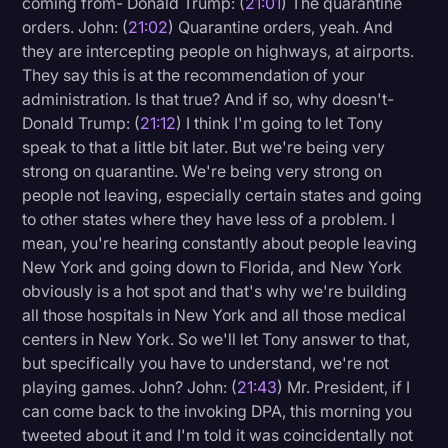
coming from- Donald Trump: (
21:01
) The quarantine
orders. John: (
21:02
) Quarantine orders, yeah. And
they are intercepting people on highways, at airports.
They say this is at the recommendation of your
administration. Is that true? And if so, why doesn't-
Donald Trump: (
21:12
) I think I'm going to let Tony
speak to that a little bit later. But we're being very
strong on quarantine. We're being very strong on
people not leaving, especially certain states and going
to other states where they have less of a problem. I
mean, you're hearing constantly about people leaving
New York and going down to Florida, and New York
obviously is a hot spot and that's why we're building
all those hospitals in New York and all those medical
centers in New York. So we'll let Tony answer to that,
but specifically you have to understand, we're not
playing games. John? John: (
21:43
) Mr. President, if I
can come back to the invoking DPA, this morning you
tweeted about it and I'm told it was coincidentally not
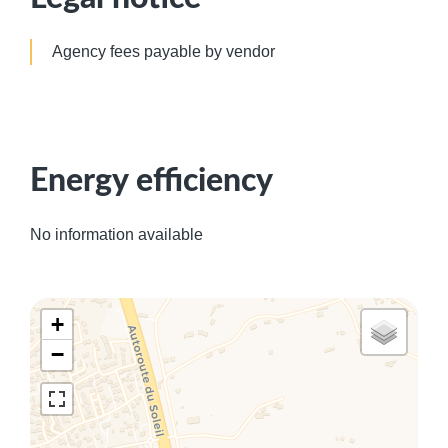
Agency fees payable by vendor
Energy efficiency
No information available
+
−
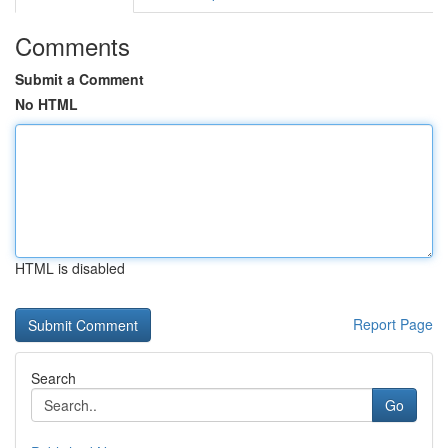
Comments
Submit a Comment
No HTML
HTML is disabled
Report Page
Search
Go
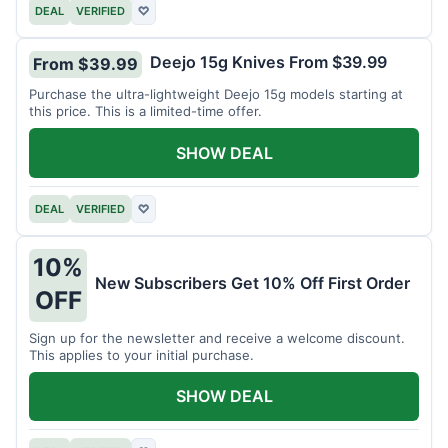
DEAL
VERIFIED
♡
Deejo 15g Knives From $39.99
From $39.99
Purchase the ultra-lightweight Deejo 15g models starting at
this price. This is a limited-time offer.
SHOW DEAL
DEAL
VERIFIED
♡
10%
New Subscribers Get 10% Off First Order
OFF
Sign up for the newsletter and receive a welcome discount.
This applies to your initial purchase.
SHOW DEAL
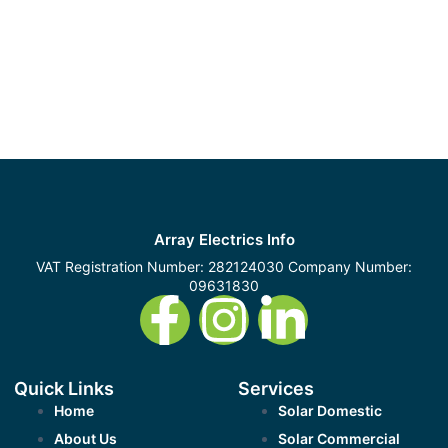
Array Electrics Info
VAT Registration Number: 282124030 Company Number:
09631830
Quick Links
Services
Home
Solar Domestic
About Us
Solar Commercial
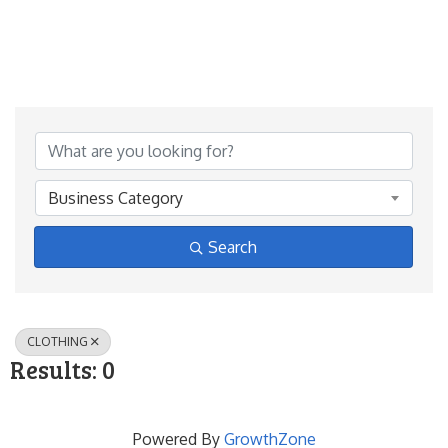
{Directory Results}
Business Category
Search
CLOTHING
Results: 0
Powered By
GrowthZone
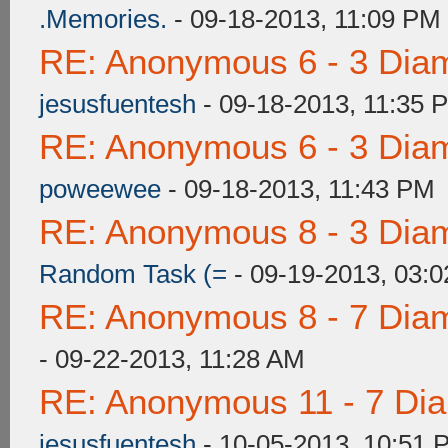
.Memories.
- 09-18-2013, 11:09 PM
RE: Anonymous 6 - 3 Dia
jesusfuentesh
- 09-18-2013, 11:35 
RE: Anonymous 6 - 3 Dia
poweewee
- 09-18-2013, 11:43 PM
RE: Anonymous 8 - 3 Dia
Random Task (=
- 09-19-2013, 03:
RE: Anonymous 8 - 7 Dia
- 09-22-2013, 11:28 AM
RE: Anonymous 11 - 7 Di
jesusfuentesh
- 10-05-2013, 10:51 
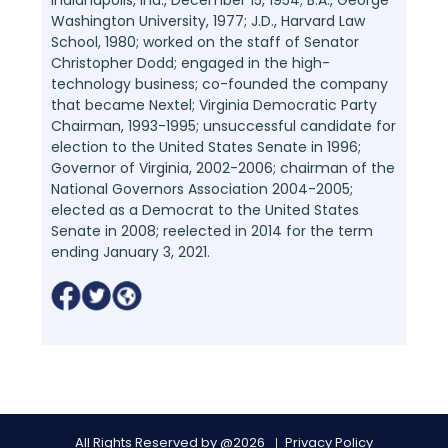
Washington University, 1977; J.D., Harvard Law
School, 1980; worked on the staff of Senator
Christopher Dodd; engaged in the high-
technology business; co-founded the company
that became Nextel; Virginia Democratic Party
Chairman, 1993-1995; unsuccessful candidate for
election to the United States Senate in 1996;
Governor of Virginia, 2002-2006; chairman of the
National Governors Association 2004-2005;
elected as a Democrat to the United States
Senate in 2008; reelected in 2014 for the term
ending January 3, 2021.
All Rights Reserved by @2026
Privacy Policy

**What to do:**
Reply by stating only how many lines in the listing hold the word "very".

**Answer space:**
2